Washington's hopes for toppling the Hussein government in the immediate future receded rapidly. Having to back off from the earlier pretext of "some unusual deployments of Iraqi military forces," U.S. defense secretary William Perry admitted to the Washington Post, there was "nothing that leads us to believe that any invasion is under way or planned."

The Clinton administration sought to portray Hussein Kamel as an alternative to Saddam Hussein and gave public assurances of support to Jordan's King Hussein for granting political asylum to the defectors. "It should be clear that the United States considers Jordan our ally and entitled to our protection if their security is threatened as a result of this incident," Clinton declared at a White House news conference August 10.

Kamel announced at an August 12 press conference in Amman, "We will work inside Iraq and in the whole Arab world to topple the regime of Saddam." Kamel, however, is considered as much a butcher as Saddam Hussein by many Iraqis. He was one of the main architects of the operations to crush the Kurdish people's fight for self-determination in northern Iraq. Kamel also led brutal campaigns against Shiites in southern Iraq in 1991, after the U.S. slaughter of Iraqis in the Gulf War.

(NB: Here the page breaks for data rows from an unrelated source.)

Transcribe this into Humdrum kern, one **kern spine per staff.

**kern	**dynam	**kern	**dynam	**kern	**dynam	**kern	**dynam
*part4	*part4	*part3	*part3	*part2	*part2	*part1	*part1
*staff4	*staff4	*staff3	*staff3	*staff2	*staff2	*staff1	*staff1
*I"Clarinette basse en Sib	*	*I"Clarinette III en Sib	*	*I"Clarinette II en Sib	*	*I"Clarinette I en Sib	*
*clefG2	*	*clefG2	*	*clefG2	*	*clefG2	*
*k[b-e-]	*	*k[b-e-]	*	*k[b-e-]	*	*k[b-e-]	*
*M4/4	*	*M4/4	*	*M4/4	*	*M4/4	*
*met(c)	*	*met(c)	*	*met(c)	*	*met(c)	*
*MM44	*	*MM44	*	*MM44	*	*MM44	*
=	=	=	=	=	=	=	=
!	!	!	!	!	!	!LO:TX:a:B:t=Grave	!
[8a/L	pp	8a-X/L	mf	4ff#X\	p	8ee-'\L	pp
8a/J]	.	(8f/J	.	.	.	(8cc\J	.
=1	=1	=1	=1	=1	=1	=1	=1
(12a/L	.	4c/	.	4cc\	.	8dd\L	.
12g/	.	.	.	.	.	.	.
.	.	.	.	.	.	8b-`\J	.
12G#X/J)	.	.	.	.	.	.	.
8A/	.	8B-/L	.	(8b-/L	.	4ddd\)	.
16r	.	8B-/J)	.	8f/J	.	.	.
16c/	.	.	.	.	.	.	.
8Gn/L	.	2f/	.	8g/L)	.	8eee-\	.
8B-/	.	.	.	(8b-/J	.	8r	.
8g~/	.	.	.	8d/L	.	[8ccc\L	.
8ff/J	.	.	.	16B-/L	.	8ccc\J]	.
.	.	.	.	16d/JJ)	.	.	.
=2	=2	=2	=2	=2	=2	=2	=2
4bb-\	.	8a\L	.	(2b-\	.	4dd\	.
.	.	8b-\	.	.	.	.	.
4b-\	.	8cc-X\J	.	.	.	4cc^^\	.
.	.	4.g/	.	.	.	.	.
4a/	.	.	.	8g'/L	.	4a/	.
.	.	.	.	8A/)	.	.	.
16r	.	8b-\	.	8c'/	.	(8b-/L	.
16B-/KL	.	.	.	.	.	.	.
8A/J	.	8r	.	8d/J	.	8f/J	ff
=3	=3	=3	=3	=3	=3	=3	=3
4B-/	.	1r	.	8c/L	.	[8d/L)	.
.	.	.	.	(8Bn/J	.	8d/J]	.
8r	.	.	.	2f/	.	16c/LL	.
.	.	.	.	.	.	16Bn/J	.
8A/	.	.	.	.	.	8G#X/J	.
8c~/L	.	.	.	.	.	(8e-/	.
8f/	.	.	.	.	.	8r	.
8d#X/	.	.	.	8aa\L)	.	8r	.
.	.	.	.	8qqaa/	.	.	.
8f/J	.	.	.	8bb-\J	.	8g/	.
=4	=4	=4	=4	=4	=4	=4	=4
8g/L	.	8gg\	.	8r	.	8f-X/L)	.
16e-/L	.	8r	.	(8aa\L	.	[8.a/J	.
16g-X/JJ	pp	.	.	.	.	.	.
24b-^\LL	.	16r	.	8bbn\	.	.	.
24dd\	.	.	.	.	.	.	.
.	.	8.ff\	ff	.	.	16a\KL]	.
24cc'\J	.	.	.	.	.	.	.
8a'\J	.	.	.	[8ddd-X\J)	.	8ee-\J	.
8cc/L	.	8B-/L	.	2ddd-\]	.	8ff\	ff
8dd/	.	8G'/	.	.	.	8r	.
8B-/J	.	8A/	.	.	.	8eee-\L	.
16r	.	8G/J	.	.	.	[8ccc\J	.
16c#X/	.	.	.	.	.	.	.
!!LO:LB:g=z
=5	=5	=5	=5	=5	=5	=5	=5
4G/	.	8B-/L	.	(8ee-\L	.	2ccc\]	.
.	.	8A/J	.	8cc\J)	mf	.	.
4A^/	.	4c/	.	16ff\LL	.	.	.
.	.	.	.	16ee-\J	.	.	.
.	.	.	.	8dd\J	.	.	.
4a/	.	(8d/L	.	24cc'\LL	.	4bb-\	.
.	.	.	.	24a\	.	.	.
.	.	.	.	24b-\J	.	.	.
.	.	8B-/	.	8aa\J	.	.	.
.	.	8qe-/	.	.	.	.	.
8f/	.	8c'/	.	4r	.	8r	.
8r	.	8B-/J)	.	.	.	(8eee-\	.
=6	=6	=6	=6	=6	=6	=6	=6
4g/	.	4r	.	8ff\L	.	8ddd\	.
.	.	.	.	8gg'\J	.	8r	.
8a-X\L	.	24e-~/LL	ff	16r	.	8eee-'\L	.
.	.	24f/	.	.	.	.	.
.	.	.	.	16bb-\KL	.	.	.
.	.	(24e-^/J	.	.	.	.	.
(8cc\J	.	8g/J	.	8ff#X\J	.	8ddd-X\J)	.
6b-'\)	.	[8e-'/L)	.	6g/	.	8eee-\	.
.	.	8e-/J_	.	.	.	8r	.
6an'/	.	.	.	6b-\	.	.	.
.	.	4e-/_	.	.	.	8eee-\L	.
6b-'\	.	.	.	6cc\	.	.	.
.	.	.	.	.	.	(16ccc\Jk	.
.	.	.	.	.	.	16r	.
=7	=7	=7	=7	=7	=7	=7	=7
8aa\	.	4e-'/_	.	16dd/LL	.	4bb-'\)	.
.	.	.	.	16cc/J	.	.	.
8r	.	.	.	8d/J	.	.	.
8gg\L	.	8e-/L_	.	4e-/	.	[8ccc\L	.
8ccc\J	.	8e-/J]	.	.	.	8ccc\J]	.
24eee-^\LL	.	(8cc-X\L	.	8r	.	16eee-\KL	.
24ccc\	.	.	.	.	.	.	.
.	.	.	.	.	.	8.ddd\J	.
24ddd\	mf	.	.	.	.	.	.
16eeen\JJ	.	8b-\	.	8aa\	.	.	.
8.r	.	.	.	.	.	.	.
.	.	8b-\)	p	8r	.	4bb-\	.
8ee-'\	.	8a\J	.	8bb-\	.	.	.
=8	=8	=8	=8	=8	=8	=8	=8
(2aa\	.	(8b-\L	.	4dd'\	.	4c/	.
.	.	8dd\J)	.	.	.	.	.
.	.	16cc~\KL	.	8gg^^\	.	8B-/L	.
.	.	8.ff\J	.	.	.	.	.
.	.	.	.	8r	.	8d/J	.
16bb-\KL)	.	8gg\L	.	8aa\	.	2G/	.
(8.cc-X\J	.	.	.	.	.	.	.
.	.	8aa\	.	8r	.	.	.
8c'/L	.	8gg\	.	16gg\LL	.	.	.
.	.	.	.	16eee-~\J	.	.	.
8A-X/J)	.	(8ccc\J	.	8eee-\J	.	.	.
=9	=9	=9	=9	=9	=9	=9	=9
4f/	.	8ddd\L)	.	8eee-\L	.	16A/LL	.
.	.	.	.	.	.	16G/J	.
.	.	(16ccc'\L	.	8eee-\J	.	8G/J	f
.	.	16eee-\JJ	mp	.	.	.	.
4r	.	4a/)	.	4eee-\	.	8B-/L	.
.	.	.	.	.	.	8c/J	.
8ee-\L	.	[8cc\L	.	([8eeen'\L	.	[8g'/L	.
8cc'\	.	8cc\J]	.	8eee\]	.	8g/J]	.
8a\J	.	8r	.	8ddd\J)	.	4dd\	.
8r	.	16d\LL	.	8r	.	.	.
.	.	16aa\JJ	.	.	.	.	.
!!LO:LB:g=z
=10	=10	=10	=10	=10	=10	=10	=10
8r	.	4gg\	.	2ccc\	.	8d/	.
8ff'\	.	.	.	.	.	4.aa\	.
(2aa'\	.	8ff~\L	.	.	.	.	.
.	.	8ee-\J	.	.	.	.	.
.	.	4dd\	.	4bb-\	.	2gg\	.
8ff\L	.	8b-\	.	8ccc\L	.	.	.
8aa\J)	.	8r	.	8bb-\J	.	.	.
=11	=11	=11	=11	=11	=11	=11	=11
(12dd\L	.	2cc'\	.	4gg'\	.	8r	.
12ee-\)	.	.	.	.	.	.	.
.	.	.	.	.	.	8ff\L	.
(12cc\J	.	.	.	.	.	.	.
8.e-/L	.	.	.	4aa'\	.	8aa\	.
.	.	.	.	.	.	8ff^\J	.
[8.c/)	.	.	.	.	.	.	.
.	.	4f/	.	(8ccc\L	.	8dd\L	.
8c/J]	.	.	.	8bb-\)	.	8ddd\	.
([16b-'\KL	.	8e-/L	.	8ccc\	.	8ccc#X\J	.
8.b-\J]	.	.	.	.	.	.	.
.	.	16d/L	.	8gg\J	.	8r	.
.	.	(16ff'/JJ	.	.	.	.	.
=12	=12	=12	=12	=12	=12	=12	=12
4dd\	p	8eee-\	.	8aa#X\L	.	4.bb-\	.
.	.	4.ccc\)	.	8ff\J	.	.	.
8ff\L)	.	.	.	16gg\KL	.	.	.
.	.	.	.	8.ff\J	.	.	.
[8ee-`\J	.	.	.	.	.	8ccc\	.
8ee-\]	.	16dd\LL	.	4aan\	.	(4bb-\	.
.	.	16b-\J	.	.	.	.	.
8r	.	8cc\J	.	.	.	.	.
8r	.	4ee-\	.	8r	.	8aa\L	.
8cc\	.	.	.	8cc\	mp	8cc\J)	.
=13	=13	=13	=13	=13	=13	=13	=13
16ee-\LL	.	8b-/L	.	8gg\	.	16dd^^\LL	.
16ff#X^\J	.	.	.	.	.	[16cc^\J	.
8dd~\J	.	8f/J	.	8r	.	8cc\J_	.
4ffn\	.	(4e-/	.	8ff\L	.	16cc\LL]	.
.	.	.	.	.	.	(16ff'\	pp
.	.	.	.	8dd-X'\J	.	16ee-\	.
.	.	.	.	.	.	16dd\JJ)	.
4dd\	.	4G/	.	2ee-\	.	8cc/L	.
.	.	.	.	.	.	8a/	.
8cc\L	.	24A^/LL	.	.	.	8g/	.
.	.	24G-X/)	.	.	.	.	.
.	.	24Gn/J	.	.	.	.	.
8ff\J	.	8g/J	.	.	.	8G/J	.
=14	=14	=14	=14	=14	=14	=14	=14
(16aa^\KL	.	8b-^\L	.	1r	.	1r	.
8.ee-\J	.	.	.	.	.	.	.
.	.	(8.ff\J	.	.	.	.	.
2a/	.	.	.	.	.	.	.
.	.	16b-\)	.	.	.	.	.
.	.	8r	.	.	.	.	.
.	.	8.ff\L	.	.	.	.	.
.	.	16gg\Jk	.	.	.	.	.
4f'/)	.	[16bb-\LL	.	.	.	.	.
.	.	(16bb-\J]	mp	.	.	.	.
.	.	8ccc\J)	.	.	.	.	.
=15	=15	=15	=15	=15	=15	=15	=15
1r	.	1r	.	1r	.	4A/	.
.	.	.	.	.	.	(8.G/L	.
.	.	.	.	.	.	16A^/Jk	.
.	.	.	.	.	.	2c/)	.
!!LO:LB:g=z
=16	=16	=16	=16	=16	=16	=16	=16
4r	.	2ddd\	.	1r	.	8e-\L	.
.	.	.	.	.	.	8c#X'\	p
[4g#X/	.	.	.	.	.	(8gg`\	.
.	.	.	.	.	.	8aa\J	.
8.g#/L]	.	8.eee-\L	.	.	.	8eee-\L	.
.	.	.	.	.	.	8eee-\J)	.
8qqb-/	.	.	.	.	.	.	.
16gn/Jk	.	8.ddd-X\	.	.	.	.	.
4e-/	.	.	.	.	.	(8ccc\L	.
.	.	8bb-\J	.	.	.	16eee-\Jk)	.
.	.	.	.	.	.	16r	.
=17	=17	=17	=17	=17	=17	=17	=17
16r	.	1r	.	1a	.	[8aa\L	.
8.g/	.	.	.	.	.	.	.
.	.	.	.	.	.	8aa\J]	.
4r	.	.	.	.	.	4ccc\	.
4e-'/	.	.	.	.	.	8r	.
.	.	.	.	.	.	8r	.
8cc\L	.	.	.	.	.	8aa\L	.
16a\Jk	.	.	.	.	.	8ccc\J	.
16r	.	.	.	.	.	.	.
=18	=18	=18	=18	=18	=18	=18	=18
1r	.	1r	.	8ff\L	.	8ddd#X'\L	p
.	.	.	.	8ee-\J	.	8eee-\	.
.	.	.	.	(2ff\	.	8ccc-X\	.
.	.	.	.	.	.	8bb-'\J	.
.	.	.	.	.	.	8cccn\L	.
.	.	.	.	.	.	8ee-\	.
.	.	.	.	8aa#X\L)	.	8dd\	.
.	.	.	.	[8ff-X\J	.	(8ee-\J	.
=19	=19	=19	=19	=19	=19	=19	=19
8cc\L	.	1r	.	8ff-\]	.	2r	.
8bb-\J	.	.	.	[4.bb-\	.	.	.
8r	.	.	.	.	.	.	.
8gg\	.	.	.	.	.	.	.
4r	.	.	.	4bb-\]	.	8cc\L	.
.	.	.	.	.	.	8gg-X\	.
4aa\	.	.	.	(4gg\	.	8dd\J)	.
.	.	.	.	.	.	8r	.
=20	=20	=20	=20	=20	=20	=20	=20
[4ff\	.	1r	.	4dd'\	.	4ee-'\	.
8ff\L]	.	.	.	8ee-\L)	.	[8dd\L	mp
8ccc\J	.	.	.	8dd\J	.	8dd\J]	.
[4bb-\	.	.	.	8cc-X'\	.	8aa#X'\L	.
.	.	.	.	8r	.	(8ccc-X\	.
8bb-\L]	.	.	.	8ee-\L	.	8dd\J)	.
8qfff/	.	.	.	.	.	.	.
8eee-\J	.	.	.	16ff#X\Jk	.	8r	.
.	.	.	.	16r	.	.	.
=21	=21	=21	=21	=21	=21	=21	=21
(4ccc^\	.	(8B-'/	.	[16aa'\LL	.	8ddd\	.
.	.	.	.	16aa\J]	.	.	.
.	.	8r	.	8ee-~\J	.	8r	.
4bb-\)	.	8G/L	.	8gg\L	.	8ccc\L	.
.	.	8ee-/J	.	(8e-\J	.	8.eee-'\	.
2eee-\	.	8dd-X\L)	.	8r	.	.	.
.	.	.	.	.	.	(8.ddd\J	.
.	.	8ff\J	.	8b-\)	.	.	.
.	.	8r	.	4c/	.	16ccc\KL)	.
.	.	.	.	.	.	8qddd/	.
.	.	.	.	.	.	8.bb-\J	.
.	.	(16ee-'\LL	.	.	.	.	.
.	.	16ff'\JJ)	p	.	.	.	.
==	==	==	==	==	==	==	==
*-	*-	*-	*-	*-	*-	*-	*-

U.S. embargo increases misery in Iraq
Washington's campaign to isolate the regime in Baghdad is seen "as throwing its weight around the Middle East to the detriment of Arab interests," according to the New York Times. The United Nations Children's Fund reported last year that, as a result of the embargo, 3.3 million Iraqis were at risk of malnutrition and disease, including 625,000 infants and children under five.

U.S. diplomats have pressured the regime in Jordan to stop buying Iraqi oil, which provides Baghdad with hard currency. Some 75,000 barrels of oil a day are shipped to Jordan at reduced prices in repayment for debts, an arrangement authorized by UN officials. Jordanian merchants are owed almost $1 billion in unpaid bills from Baghdad.

Reacting to these pressures, King Hussein asserted that he would not consider closing the country's borders with Iraq, saying it would cut off essential supplies of food and medicine to the Iraqi people. "As far as closing the borders with Iraq, this is unthinkable," he declared in a nationally televised speech on August 23.

The rulers in Saudi Arabia have also expressed their hesitation about moves to topple the Saddam Hussein regime. At the same time they are not anxious for the anti-Iraq embargo to be lifted. Saudi oil barons are raking in handsome profits from Iraq's share of the world oil market, raising their output to eight million barrels a day. The Iraqi regime exported three million barrels of crude oil a day before 1991. "Nobody is interested right now in any serious change in Iraq," a senior Saudi official told the Times. "It means we will have to sell less oil or sell it at lower prices."